-------- INPUT DATA

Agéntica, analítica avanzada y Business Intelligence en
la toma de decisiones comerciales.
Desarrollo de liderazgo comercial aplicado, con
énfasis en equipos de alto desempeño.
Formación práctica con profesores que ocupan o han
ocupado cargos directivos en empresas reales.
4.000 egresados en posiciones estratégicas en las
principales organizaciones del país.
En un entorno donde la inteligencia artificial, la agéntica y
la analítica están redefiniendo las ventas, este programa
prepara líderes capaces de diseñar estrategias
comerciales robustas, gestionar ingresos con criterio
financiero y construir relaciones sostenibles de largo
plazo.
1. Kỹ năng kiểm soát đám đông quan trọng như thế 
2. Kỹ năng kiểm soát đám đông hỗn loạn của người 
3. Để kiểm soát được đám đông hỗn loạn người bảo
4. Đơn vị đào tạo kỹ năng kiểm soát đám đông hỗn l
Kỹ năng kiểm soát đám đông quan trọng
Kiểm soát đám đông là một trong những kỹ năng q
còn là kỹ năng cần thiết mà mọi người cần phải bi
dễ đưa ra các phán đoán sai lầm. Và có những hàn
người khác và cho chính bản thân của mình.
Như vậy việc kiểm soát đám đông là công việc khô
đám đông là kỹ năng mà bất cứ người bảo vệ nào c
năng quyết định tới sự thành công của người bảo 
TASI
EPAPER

----------------
-------- INPUT DATA

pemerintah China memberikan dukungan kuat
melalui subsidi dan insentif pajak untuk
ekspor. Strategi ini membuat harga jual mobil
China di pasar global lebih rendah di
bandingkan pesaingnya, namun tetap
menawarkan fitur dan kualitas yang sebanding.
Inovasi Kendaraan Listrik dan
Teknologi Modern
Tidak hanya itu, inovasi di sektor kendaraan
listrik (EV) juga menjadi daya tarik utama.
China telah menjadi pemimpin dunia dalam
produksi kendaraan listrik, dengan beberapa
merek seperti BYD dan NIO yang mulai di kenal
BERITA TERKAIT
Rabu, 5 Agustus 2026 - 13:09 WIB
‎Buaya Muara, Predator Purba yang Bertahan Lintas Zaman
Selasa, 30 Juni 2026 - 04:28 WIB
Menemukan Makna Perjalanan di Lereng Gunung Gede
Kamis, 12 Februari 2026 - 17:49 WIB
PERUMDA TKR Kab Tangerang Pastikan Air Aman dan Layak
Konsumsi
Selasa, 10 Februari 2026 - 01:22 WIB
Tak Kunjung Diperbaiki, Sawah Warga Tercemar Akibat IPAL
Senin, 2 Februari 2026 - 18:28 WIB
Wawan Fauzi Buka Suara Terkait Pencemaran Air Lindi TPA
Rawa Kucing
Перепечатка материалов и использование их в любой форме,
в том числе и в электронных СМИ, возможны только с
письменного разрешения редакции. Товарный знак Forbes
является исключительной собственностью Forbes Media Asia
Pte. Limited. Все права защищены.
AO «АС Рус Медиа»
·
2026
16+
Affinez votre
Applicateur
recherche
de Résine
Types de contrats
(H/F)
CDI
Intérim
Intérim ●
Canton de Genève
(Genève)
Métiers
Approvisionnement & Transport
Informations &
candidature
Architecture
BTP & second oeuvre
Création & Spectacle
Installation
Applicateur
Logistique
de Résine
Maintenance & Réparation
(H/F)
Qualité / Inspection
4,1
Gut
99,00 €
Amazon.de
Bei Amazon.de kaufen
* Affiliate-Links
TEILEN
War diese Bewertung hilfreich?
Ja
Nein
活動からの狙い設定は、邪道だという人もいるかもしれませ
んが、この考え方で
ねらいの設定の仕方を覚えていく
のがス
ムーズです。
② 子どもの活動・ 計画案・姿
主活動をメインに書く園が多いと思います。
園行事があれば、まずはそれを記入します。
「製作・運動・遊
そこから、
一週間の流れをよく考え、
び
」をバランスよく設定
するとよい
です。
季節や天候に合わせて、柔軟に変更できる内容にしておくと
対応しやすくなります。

----------------
-------- INPUT DATA

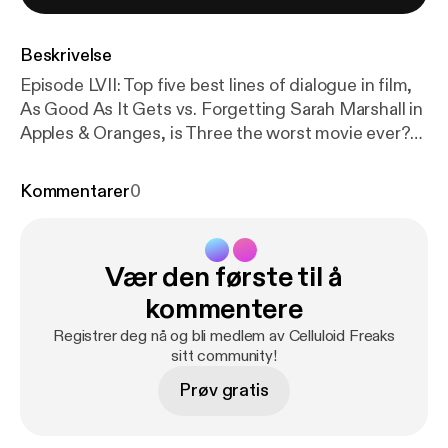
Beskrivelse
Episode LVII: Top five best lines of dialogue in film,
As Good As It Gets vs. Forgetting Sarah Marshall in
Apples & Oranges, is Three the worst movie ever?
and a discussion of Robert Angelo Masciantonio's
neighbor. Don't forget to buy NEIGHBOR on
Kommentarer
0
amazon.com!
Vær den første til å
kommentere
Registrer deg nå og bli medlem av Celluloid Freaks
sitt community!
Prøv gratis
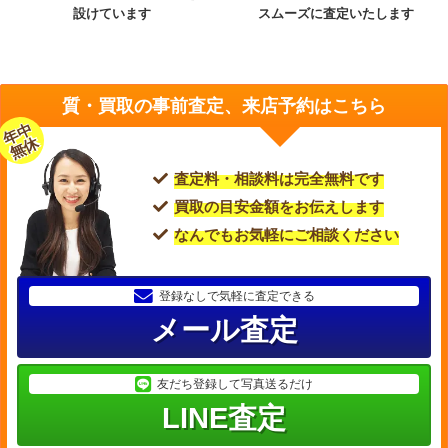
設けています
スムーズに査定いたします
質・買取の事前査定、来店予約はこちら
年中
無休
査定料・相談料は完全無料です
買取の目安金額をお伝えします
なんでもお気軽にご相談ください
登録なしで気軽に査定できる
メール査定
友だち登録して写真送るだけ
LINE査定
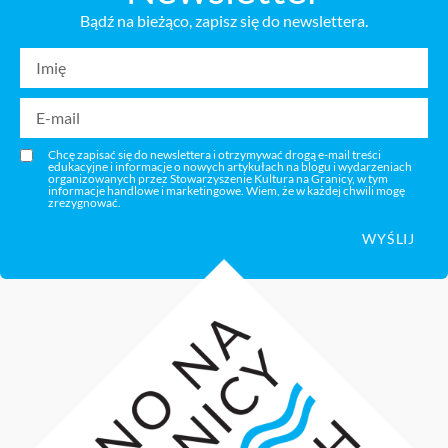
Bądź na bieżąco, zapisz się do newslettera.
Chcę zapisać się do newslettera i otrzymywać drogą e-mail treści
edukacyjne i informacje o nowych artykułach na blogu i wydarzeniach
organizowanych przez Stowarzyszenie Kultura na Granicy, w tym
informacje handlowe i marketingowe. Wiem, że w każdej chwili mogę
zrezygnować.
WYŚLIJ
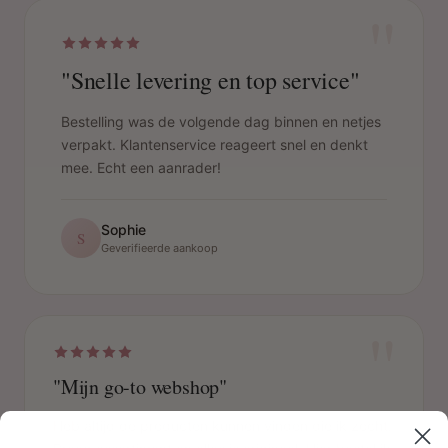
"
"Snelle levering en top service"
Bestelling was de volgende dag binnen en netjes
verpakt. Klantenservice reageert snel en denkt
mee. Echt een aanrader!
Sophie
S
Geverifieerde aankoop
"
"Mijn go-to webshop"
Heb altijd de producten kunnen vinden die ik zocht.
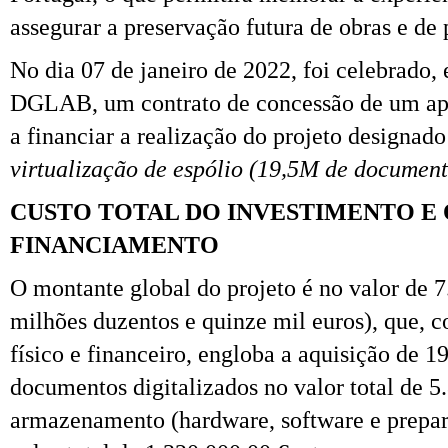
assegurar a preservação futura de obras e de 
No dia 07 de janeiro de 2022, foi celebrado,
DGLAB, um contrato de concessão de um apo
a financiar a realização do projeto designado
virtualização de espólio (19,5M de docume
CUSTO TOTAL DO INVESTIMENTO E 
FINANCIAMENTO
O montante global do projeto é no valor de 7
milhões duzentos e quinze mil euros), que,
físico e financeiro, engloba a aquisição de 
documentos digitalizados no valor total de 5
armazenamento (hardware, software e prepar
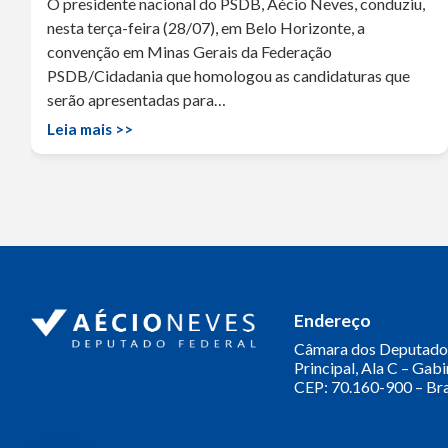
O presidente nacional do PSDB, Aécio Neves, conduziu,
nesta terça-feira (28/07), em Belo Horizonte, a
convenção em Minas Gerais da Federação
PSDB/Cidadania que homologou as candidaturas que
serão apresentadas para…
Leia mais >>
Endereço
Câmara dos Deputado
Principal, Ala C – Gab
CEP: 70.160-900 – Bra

----------------

» WORK TO COMPLETE
Repeat the lines above word for word, starting at the line that contains "Agéntica, analítica avanzada" and ending after the line that contains "1. Kỹ năng kiểm".

» RESULT BELOW
Agéntica, analítica avanzada y Business Intelligence en
la toma de decisiones comerciales.
Desarrollo de liderazgo comercial aplicado, con
énfasis en equipos de alto desempeño.
Formación práctica con profesores que ocupan o han
ocupado cargos directivos en empresas reales.
4.000 egresados en posiciones estratégicas en las
principales organizaciones del país.
En un entorno donde la inteligencia artificial, la agéntica y
la analítica están redefiniendo las ventas, este programa
prepara líderes capaces de diseñar estrategias
comerciales robustas, gestionar ingresos con criterio
financiero y construir relaciones sostenibles de largo
plazo.
1. Kỹ năng kiểm soát đám đông quan trọng như thế 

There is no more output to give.